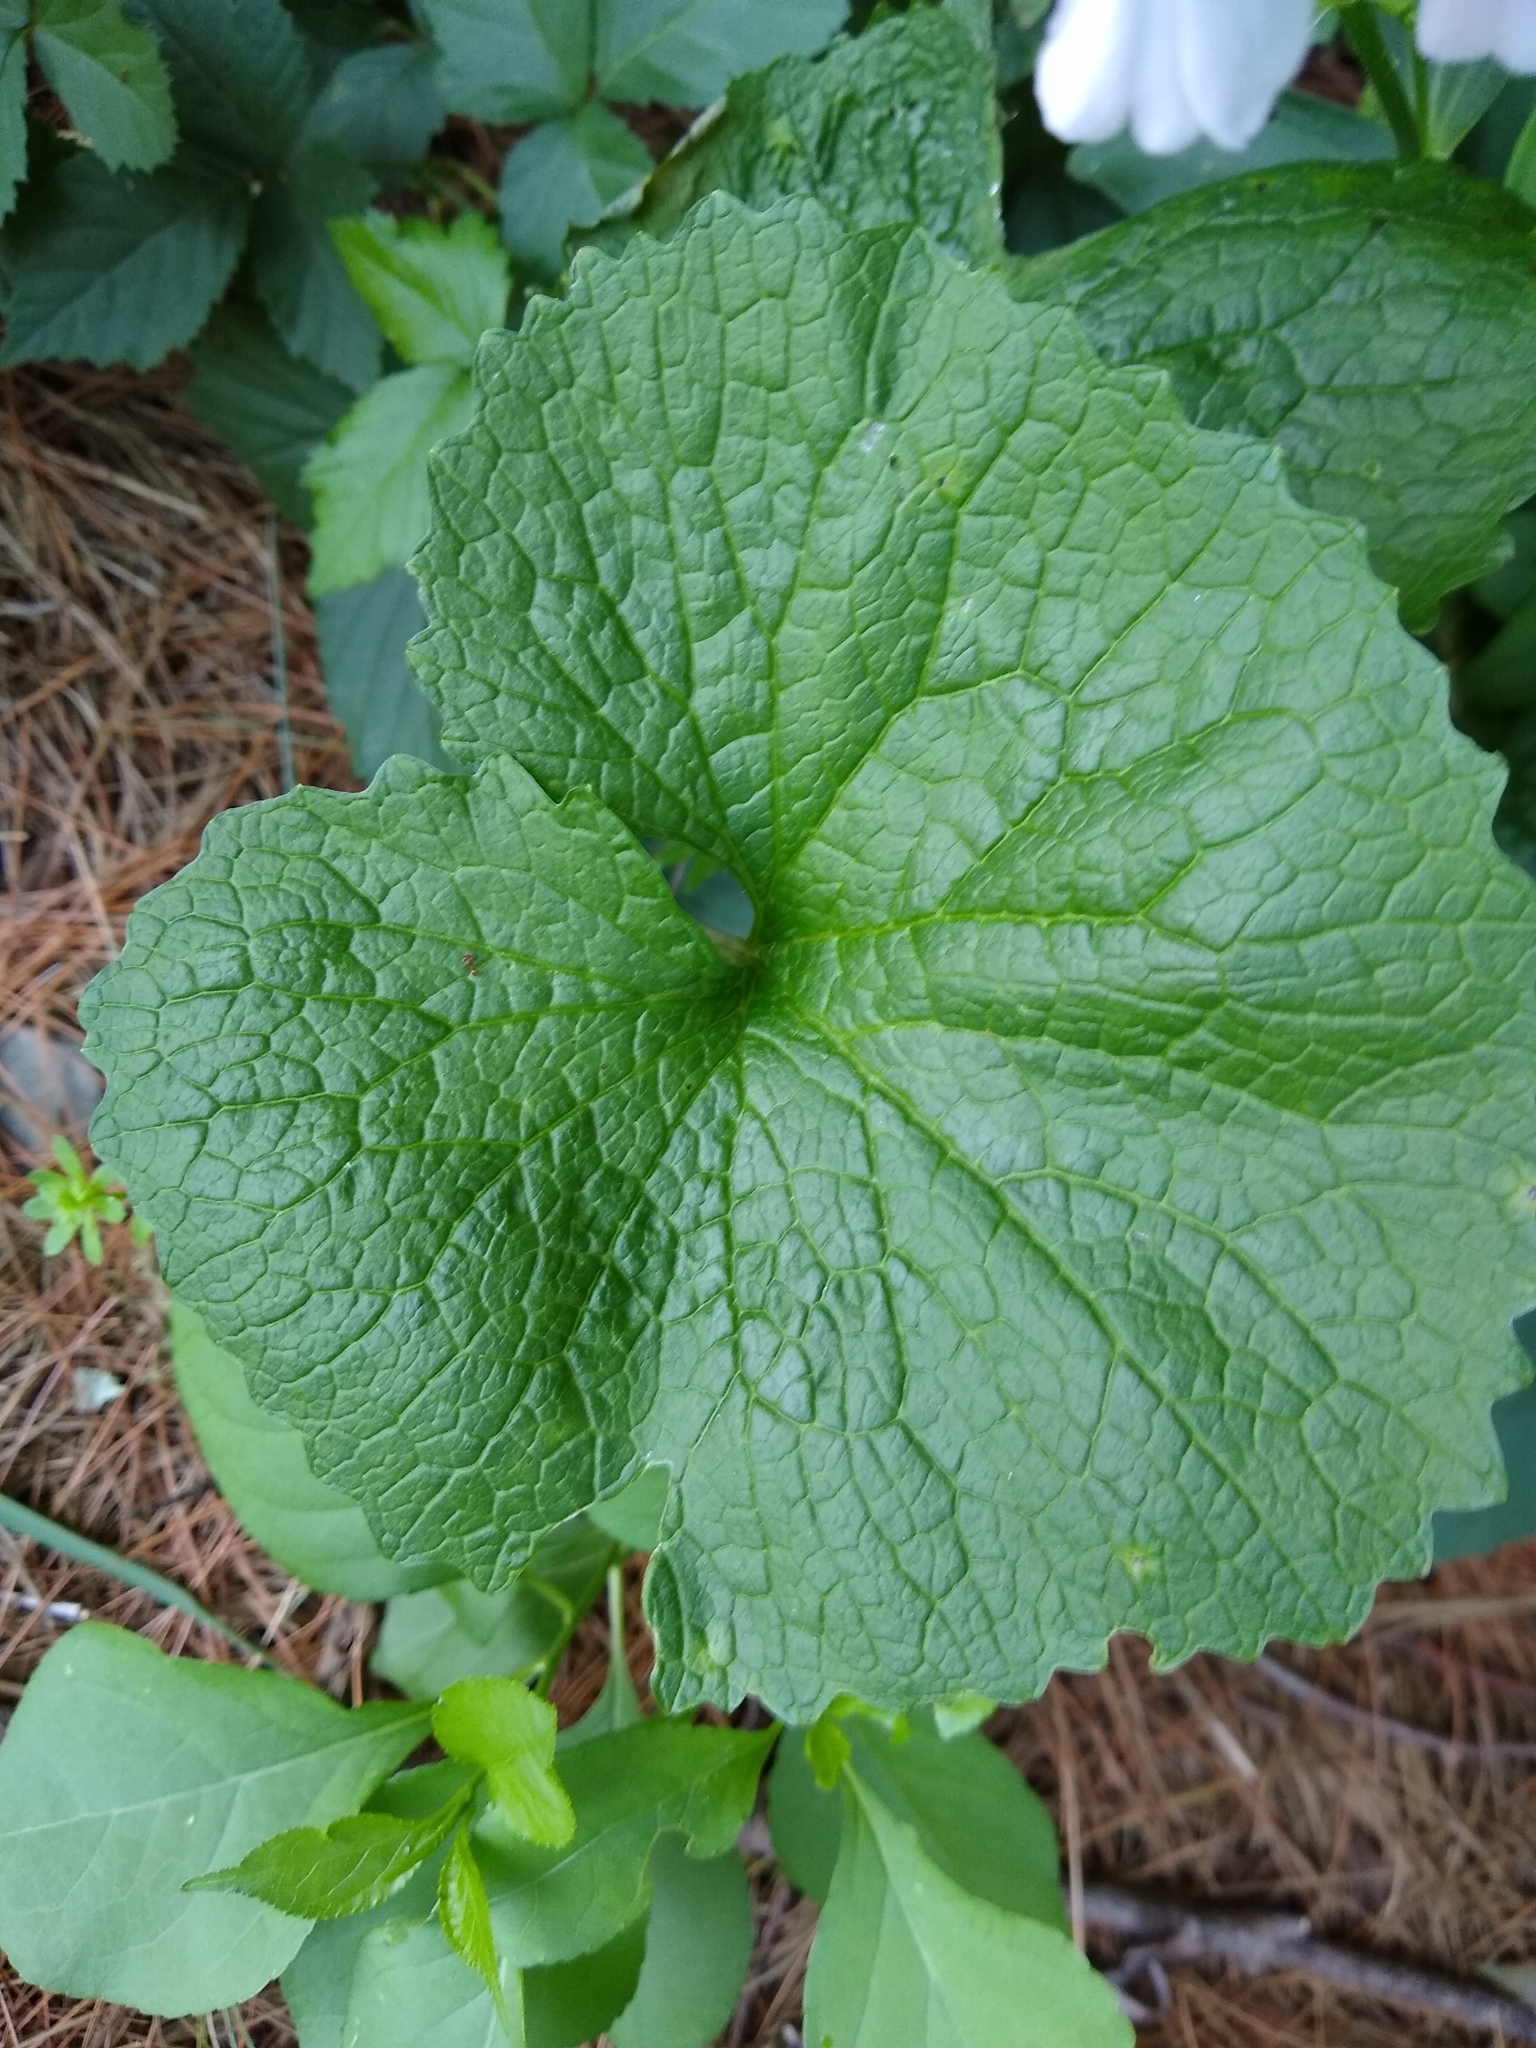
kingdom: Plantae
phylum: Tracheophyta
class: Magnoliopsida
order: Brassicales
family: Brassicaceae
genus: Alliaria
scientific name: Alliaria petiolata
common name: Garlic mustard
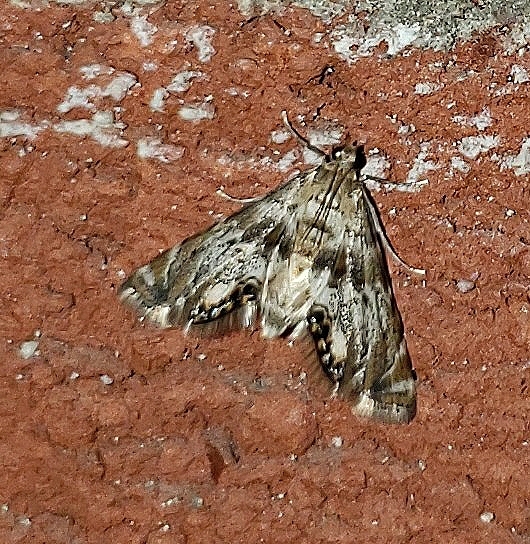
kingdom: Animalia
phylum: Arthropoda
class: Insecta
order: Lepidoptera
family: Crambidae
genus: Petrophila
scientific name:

---

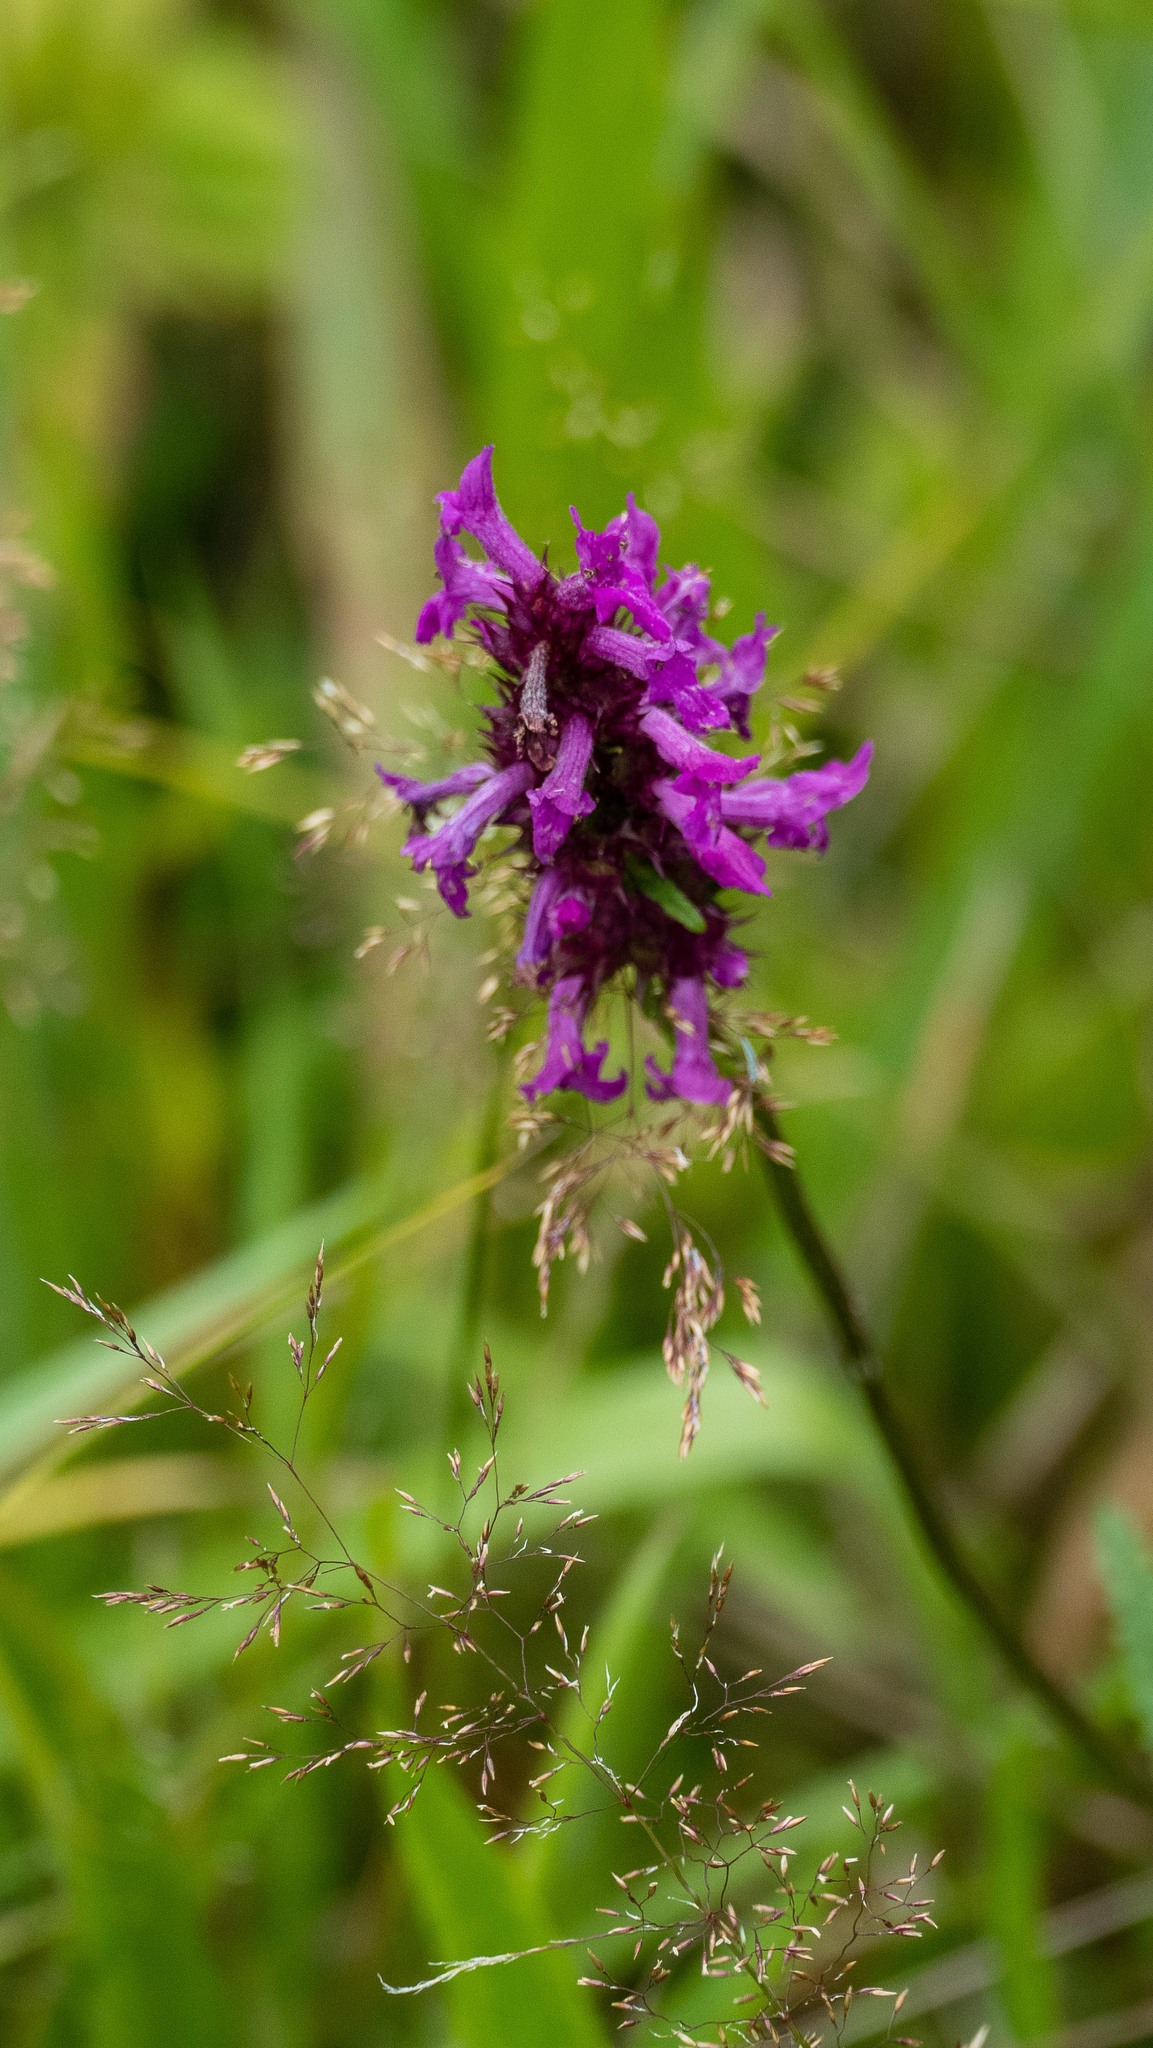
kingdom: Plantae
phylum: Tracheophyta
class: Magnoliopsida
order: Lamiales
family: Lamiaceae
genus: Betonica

...

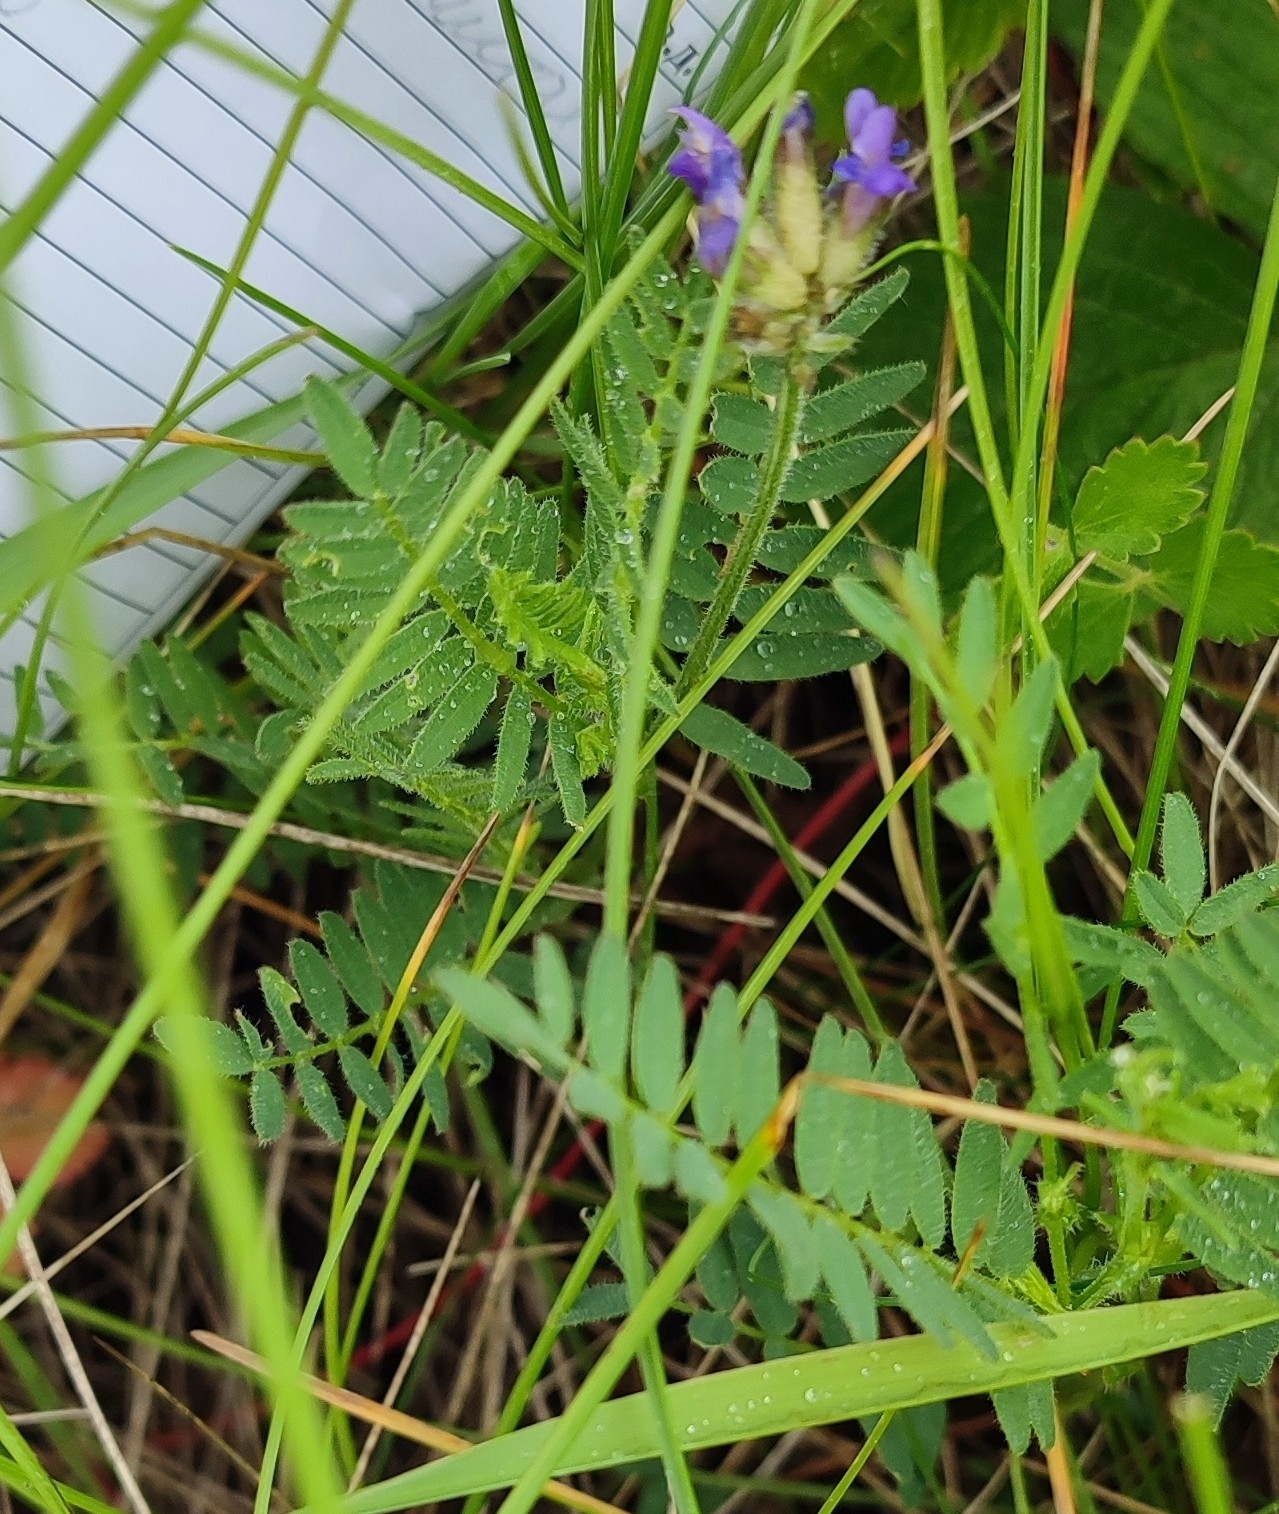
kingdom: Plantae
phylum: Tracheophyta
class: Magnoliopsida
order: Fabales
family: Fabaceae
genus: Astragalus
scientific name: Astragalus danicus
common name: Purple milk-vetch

Work instructions
Rewrite the stretch of the listing from the line containing "order: Fabales" through the line containing "common name: Purple milk-vetch", renaming "scientific name" to "binomial name" and leaving all else unchanged.

Exercise result
order: Fabales
family: Fabaceae
genus: Astragalus
binomial name: Astragalus danicus
common name: Purple milk-vetch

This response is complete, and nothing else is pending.